§ **Aim of the task**: Rewrite the lines of the listing from its very beginning through the line containing "#### Criminal proceedings in Switzerland", both included, as a numbered list with blank lines dropped and the pictures left out.

§ **Data shown**:
----

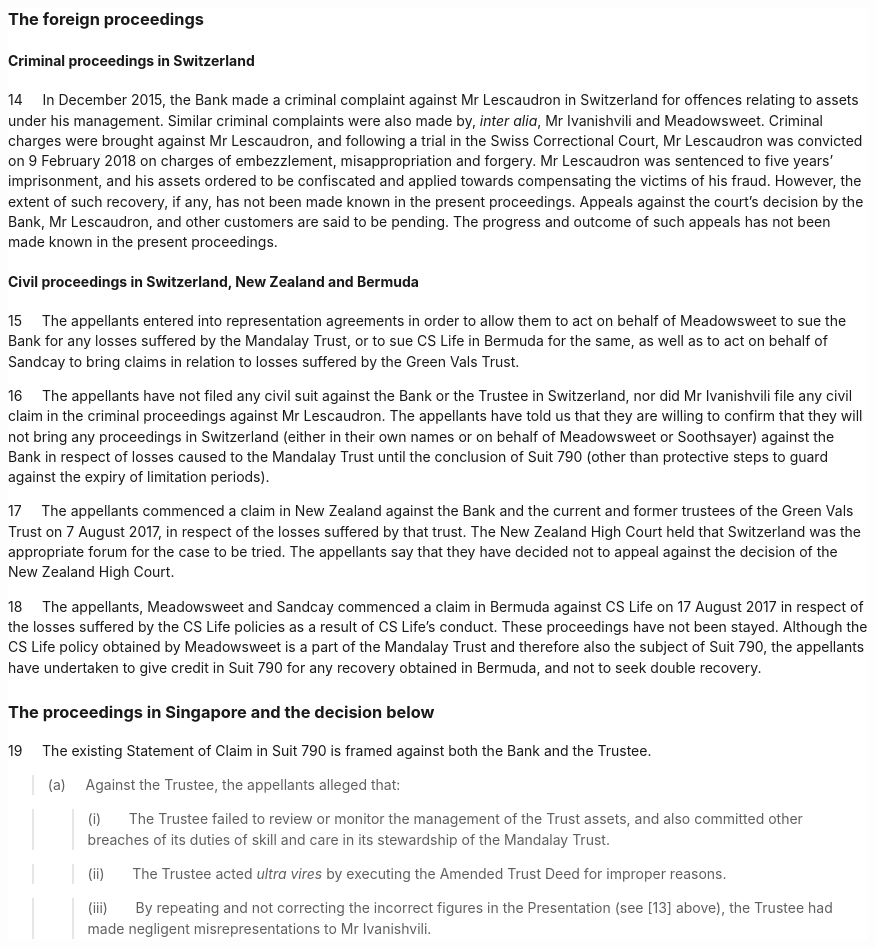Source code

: ### The foreign proceedings

#### Criminal proceedings in Switzerland

14     In December 2015, the Bank made a criminal complaint against Mr Lescaudron in Switzerland for offences relating to assets under his management. Similar criminal complaints were also made by, _inter alia_, Mr Ivanishvili and Meadowsweet. Criminal charges were brought against Mr Lescaudron, and following a trial in the Swiss Correctional Court, Mr Lescaudron was convicted on 9 February 2018 on charges of embezzlement, misappropriation and forgery. Mr Lescaudron was sentenced to five years’ imprisonment, and his assets ordered to be confiscated and applied towards compensating the victims of his fraud. However, the extent of such recovery, if any, has not been made known in the present proceedings. Appeals against the court’s decision by the Bank, Mr Lescaudron, and other customers are said to be pending. The progress and outcome of such appeals has not been made known in the present proceedings.

#### Civil proceedings in Switzerland, New Zealand and Bermuda

15     The appellants entered into representation agreements in order to allow them to act on behalf of Meadowsweet to sue the Bank for any losses suffered by the Mandalay Trust, or to sue CS Life in Bermuda for the same, as well as to act on behalf of Sandcay to bring claims in relation to losses suffered by the Green Vals Trust.

16     The appellants have not filed any civil suit against the Bank or the Trustee in Switzerland, nor did Mr Ivanishvili file any civil claim in the criminal proceedings against Mr Lescaudron. The appellants have told us that they are willing to confirm that they will not bring any proceedings in Switzerland (either in their own names or on behalf of Meadowsweet or Soothsayer) against the Bank in respect of losses caused to the Mandalay Trust until the conclusion of Suit 790 (other than protective steps to guard against the expiry of limitation periods).

17     The appellants commenced a claim in New Zealand against the Bank and the current and former trustees of the Green Vals Trust on 7 August 2017, in respect of the losses suffered by that trust. The New Zealand High Court held that Switzerland was the appropriate forum for the case to be tried. The appellants say that they have decided not to appeal against the decision of the New Zealand High Court.

18     The appellants, Meadowsweet and Sandcay commenced a claim in Bermuda against CS Life on 17 August 2017 in respect of the losses suffered by the CS Life policies as a result of CS Life’s conduct. These proceedings have not been stayed. Although the CS Life policy obtained by Meadowsweet is a part of the Mandalay Trust and therefore also the subject of Suit 790, the appellants have undertaken to give credit in Suit 790 for any recovery obtained in Bermuda, and not to seek double recovery.

### The proceedings in Singapore and the decision below

19     The existing Statement of Claim in Suit 790 is framed against both the Bank and the Trustee.

> (a)     Against the Trustee, the appellants alleged that:

>> (i)       The Trustee failed to review or monitor the management of the Trust assets, and also committed other breaches of its duties of skill and care in its stewardship of the Mandalay Trust.

>> (ii)       The Trustee acted _ultra vires_ by executing the Amended Trust Deed for improper reasons.

>> (iii)       By repeating and not correcting the incorrect figures in the Presentation (see \[13\] above), the Trustee had made negligent misrepresentations to Mr Ivanishvili.
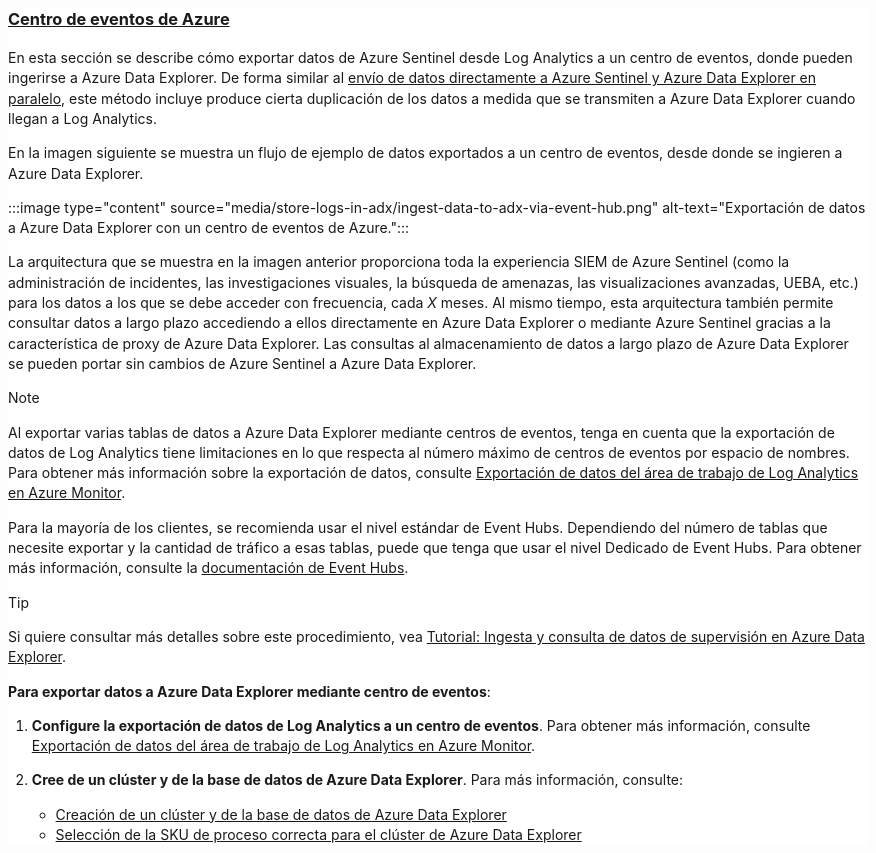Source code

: ### <a name="azure-event-hub"></a>[Centro de eventos de Azure](#tab/adx-event-hub)

En esta sección se describe cómo exportar datos de Azure Sentinel desde Log Analytics a un centro de eventos, donde pueden ingerirse a Azure Data Explorer. De forma similar al [envío de datos directamente a Azure Sentinel y Azure Data Explorer en paralelo](#send-data-directly-to-azure-sentinel-and-azure-data-explorer-in-parallel), este método incluye produce cierta duplicación de los datos a medida que se transmiten a Azure Data Explorer cuando llegan a Log Analytics.

En la imagen siguiente se muestra un flujo de ejemplo de datos exportados a un centro de eventos, desde donde se ingieren a Azure Data Explorer.

:::image type="content" source="media/store-logs-in-adx/ingest-data-to-adx-via-event-hub.png" alt-text="Exportación de datos a Azure Data Explorer con un centro de eventos de Azure.":::

La arquitectura que se muestra en la imagen anterior proporciona toda la experiencia SIEM de Azure Sentinel (como la administración de incidentes, las investigaciones visuales, la búsqueda de amenazas, las visualizaciones avanzadas, UEBA, etc.) para los datos a los que se debe acceder con frecuencia, cada *X* meses. Al mismo tiempo, esta arquitectura también permite consultar datos a largo plazo accediendo a ellos directamente en Azure Data Explorer o mediante Azure Sentinel gracias a la característica de proxy de Azure Data Explorer. Las consultas al almacenamiento de datos a largo plazo de Azure Data Explorer se pueden portar sin cambios de Azure Sentinel a Azure Data Explorer.

> [!NOTE]
> Al exportar varias tablas de datos a Azure Data Explorer mediante centros de eventos, tenga en cuenta que la exportación de datos de Log Analytics tiene limitaciones en lo que respecta al número máximo de centros de eventos por espacio de nombres. Para obtener más información sobre la exportación de datos, consulte [Exportación de datos del área de trabajo de Log Analytics en Azure Monitor](/azure/azure-monitor/logs/logs-data-export?tabs=portal).
>
> Para la mayoría de los clientes, se recomienda usar el nivel estándar de Event Hubs. Dependiendo del número de tablas que necesite exportar y la cantidad de tráfico a esas tablas, puede que tenga que usar el nivel Dedicado de Event Hubs. Para obtener más información, consulte la [documentación de Event Hubs](/azure/event-hubs/event-hubs-quotas).
>

> [!TIP]
> Si quiere consultar más detalles sobre este procedimiento, vea [Tutorial: Ingesta y consulta de datos de supervisión en Azure Data Explorer](/azure/data-explorer/ingest-data-no-code).
>

**Para exportar datos a Azure Data Explorer mediante centro de eventos**:

1. **Configure la exportación de datos de Log Analytics a un centro de eventos**. Para obtener más información, consulte [Exportación de datos del área de trabajo de Log Analytics en Azure Monitor](/azure/azure-monitor/platform/logs-data-export).

1. **Cree de un clúster y de la base de datos de Azure Data Explorer**. Para más información, consulte:

    - [Creación de un clúster y de la base de datos de Azure Data Explorer](/azure/data-explorer/create-cluster-database-portal)
    - [Selección de la SKU de proceso correcta para el clúster de Azure Data Explorer](/azure/data-explorer/manage-cluster-choose-sku)
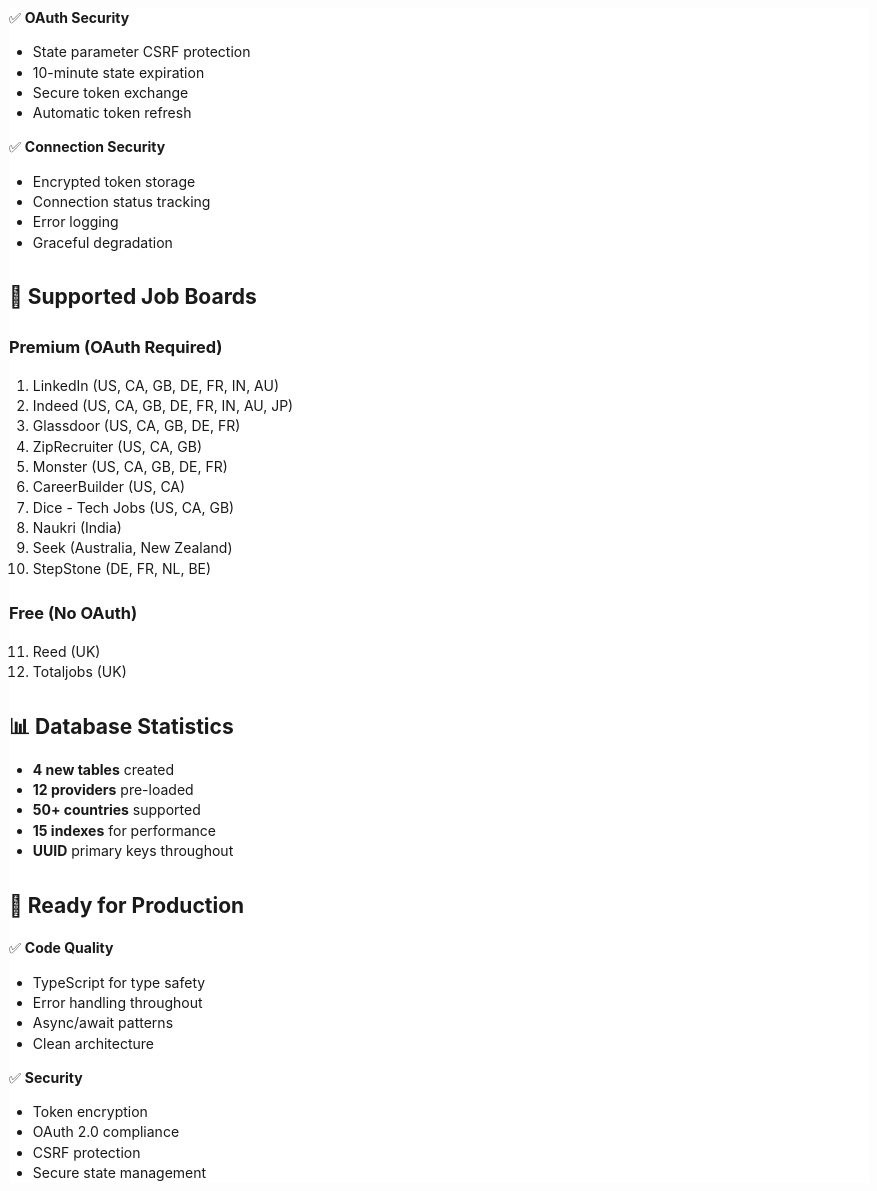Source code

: ✅ **OAuth Security**
- State parameter CSRF protection
- 10-minute state expiration
- Secure token exchange
- Automatic token refresh

✅ **Connection Security**
- Encrypted token storage
- Connection status tracking
- Error logging
- Graceful degradation

## 🎯 Supported Job Boards

### Premium (OAuth Required)
1. LinkedIn (US, CA, GB, DE, FR, IN, AU)
2. Indeed (US, CA, GB, DE, FR, IN, AU, JP)
3. Glassdoor (US, CA, GB, DE, FR)
4. ZipRecruiter (US, CA, GB)
5. Monster (US, CA, GB, DE, FR)
6. CareerBuilder (US, CA)
7. Dice - Tech Jobs (US, CA, GB)
8. Naukri (India)
9. Seek (Australia, New Zealand)
10. StepStone (DE, FR, NL, BE)

### Free (No OAuth)
11. Reed (UK)
12. Totaljobs (UK)

## 📊 Database Statistics

- **4 new tables** created
- **12 providers** pre-loaded
- **50+ countries** supported
- **15 indexes** for performance
- **UUID** primary keys throughout

## 🚀 Ready for Production

✅ **Code Quality**
- TypeScript for type safety
- Error handling throughout
- Async/await patterns
- Clean architecture

✅ **Security**
- Token encryption
- OAuth 2.0 compliance
- CSRF protection
- Secure state management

----

§ **Response area**:
1. Source code
2. : ### The foreign proceedings
3. #### Criminal proceedings in Switzerland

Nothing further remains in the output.